Tuesday ushered in Penn’s newest resident: Sweetgreen, a sustainable salad and yogurt bar. Nicolas Jammet and Nathaniel Ru, two of Sweetgreen’s owners, spoke about the restaurant’s rise as “a solution to a problem.” Their goal was to fill a void: they created a place that was not chef-driven, but ingredient- and source-driven, serving meals that were both healthy and supported the local economy. Jammet explored Sweetgreen’s ways of engaging the customer, an “intersection of digital—social media and visual components—and experiential—grass roots and word of mouth—marketing.” Their goal is to plant a “wow message” in their minds. For them, Sweetgreen is about creating a “way you can you live your life: the sweet life.” A pre-opening at their new location near the Radian followed the presentation, giving guests the opportunity to sample Sweetgreen’s tart yogurt and assorted tortilla chip dips (featuring ingredients like quinoa, black beans, and corn).

Adsum’s executive chef, Matt Levin, came on Wednesday to discuss his journey as a chef and restaurateur. During his childhood, experiences as a regular in restaurant kitchens inspired him to enter the food world. After training at the Culinary Institute of America and learning from chefs at various restaurants, he developed his own style of cooking and soon discovered molecular gastronomy. His work with such progressive cooking was a way to take risks and “prove to himself that [he] could do the cooking.” Whether he’s emulsifying duck fat so that it appears as powdery snow on the plate or sous-viding pig tails in ranch dressing before deep-frying for a more succulent product, Levin aims to highlight textures and flavors and create an unforgettable experience for the consumer.
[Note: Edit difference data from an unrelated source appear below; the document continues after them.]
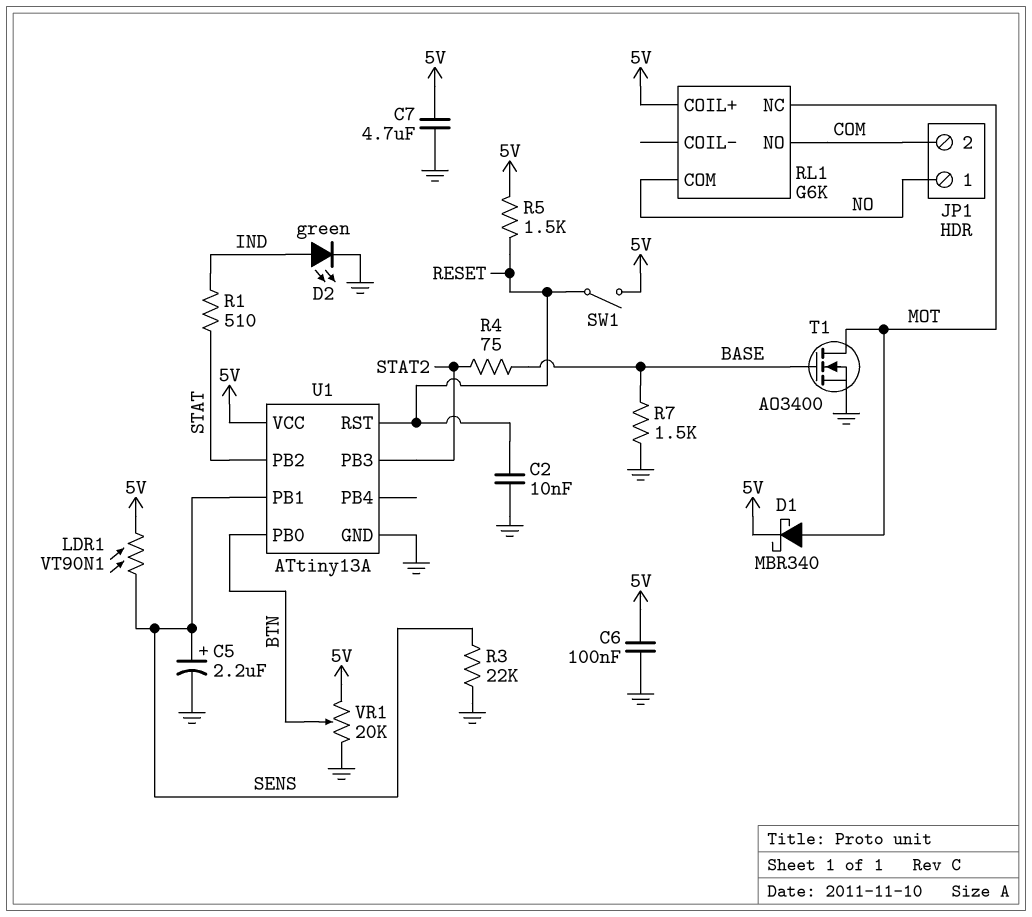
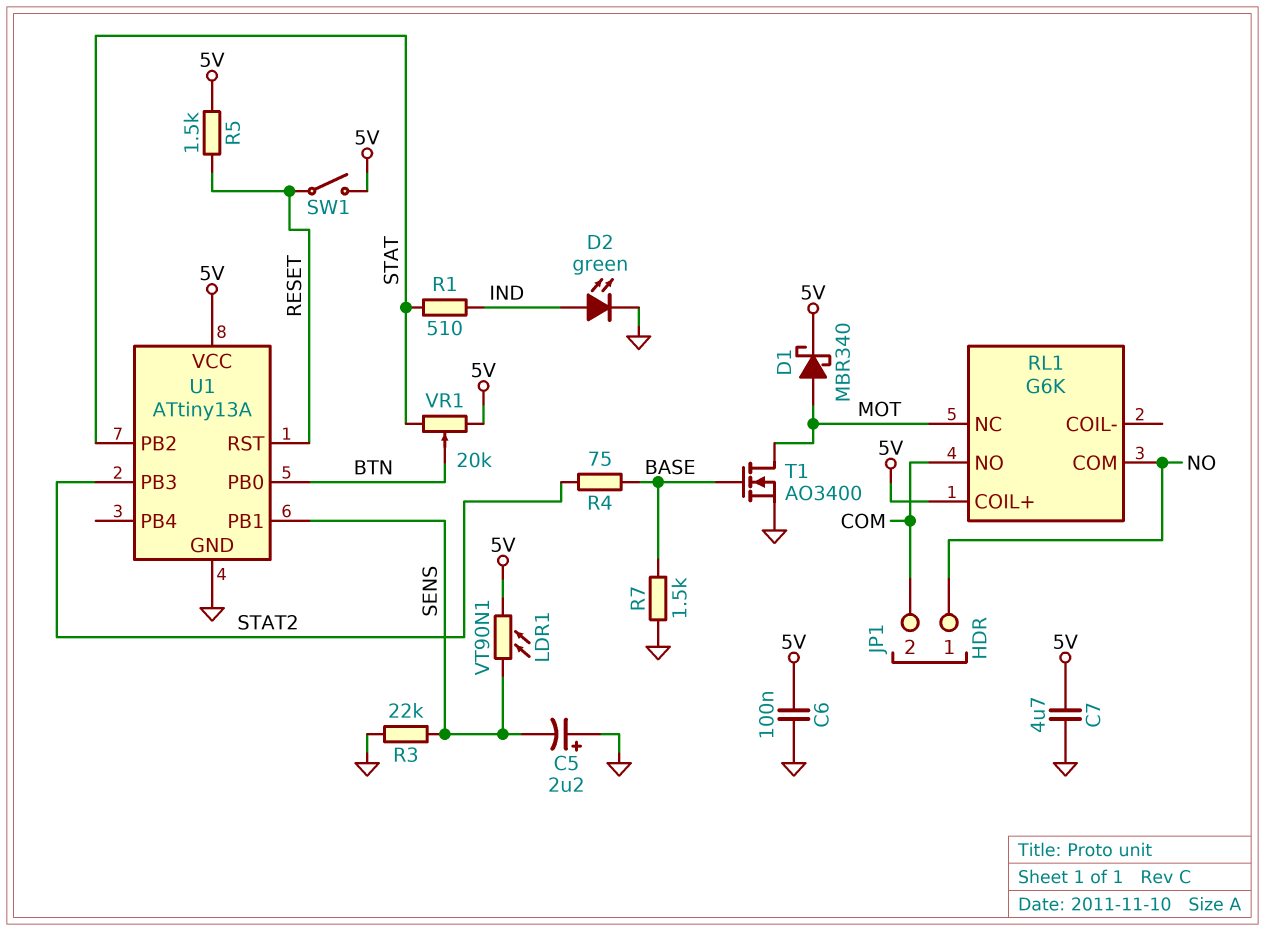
C2: 10nF (GND, RESET) -> none
C5: 2.2uF (plus SENS, minus GND) -> 2.2uF (plus GND, minus SENS)
VR1: 20k (5V, GND, wiper BTN) -> 20k (5V, STAT, wiper BTN)

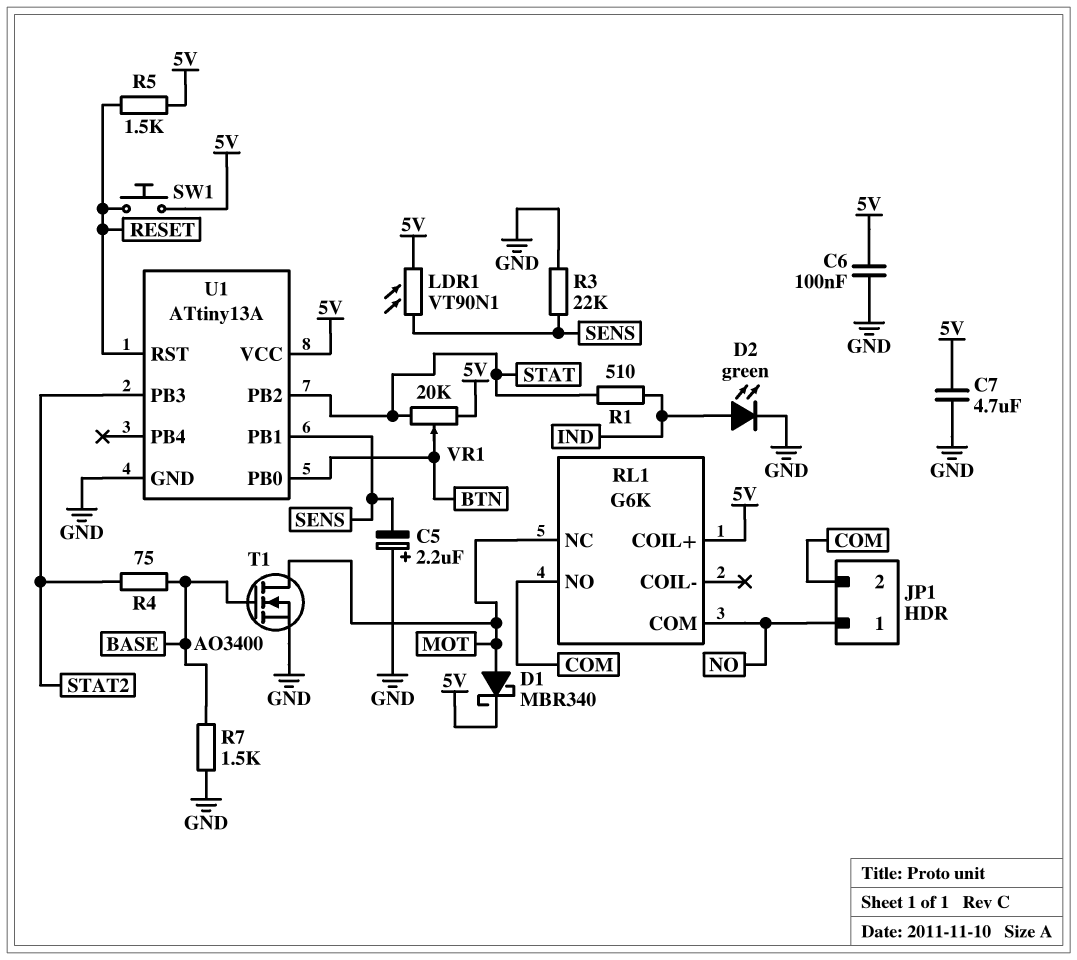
SW1: switch (5V, RESET) -> button (5V, RESET)

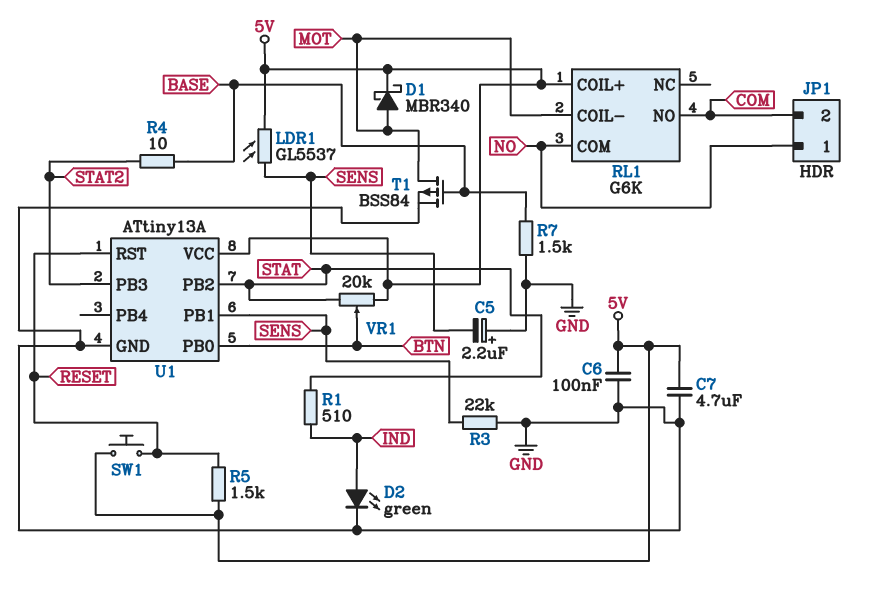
LDR1: VT90N1 (5V, SENS) -> GL5537 (5V, SENS)
R4: 75 (BASE, STAT2) -> 10 (BASE, STAT2)
RL1 pin COIL-: none -> MOT
RL1 pin NC: MOT -> none
T1: NMOS AO3400 (G BASE, D MOT, S GND) -> PMOS BSS84 (G BASE, D MOT, S GND)

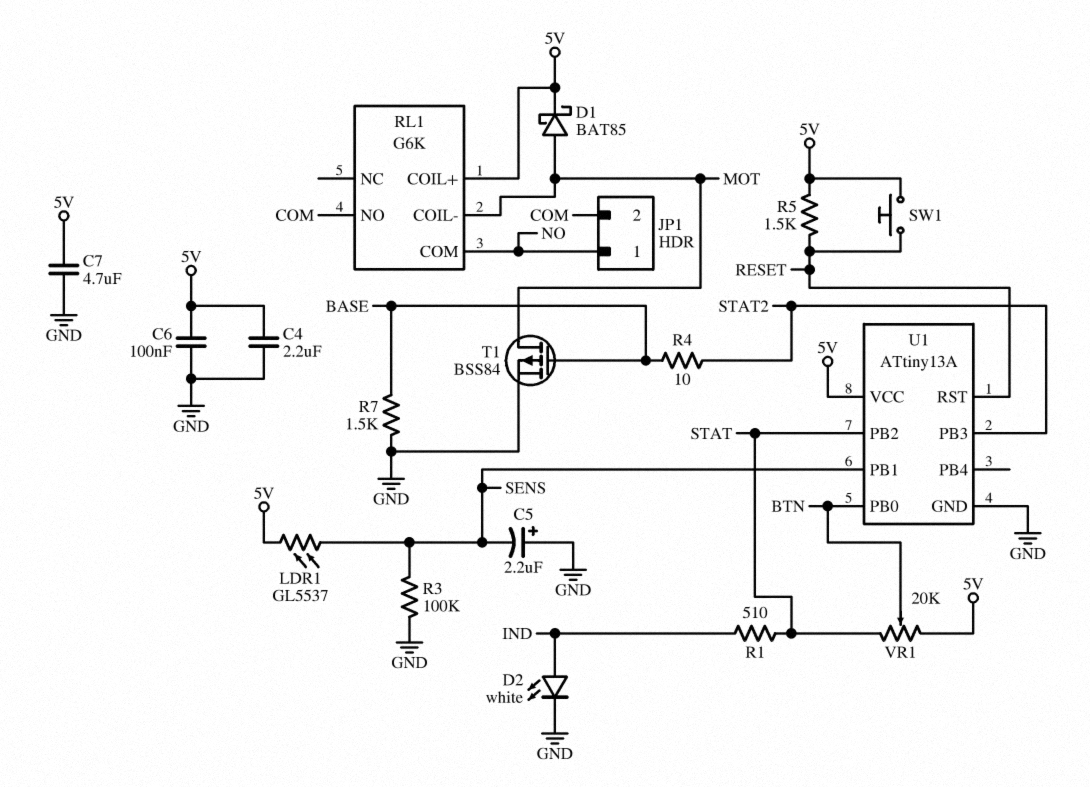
C4: none -> 2.2uF (5V, GND)
D1: schottky MBR340 (A MOT, K 5V) -> schottky BAT85 (A MOT, K 5V)
D2: LED green (A IND, K GND) -> LED white (A IND, K GND)
R3: 22k (GND, SENS) -> 100k (GND, SENS)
As an added bonus, he gave attendees a taste of his unique cuisine with his infamous “Kandy Kake Sliders,” a dish created to raise awareness of the Tastykake’s impending bankruptcy. These burgers of ground brisket are topped with white cheddar cheese and a mixture of Sriracha hot sauce and sour-cherry jam, all sandwiched between two chocolate peanut butter Kandy Kakes. For Levin, the idea was simply Adsum as “a small Philadelphia business helping a brother out.”

Foodie Week ended on a sweet note with John Suh and Franklin Shen from Sugar Philly, who brought Granny Smith apple-topped cheesecake and chocolate Earl Grey tea macaroons to satisfy taste buds. The duo explained how their gourmet dessert food truck evolved as a complement to current Penn food trucks. As a Penn graduate, Shen wanted to pioneer a whole new market that wasn’t in competition with the veteran food trucks he had come to know and love during his college years. After focusing on their menu by pulling chef Dan Tang on board to elevate “the caliber of their desserts extremely high,” they zoned in on the added usage of social media. Having both a physical storefront and online storefront was a way to “establish the identity of their product” and extend their reach outside Philadelphia. Suh described how Sugar Philly’s social media allows for “a intimate, more personal conversation between the business and customer,” a process he dubs as “co-innovation.”

This “constant exchange of feedback and inspiration for new products” is a tactic that all future restaurants seem to be adopting, as evidenced by the various restaurateurs and chefs that visited Penn to share their knowledge about the food industry. Social media is this generation’s newest, most used form of communication and is ultimately rooted in how you represent yourself to the rest of the world.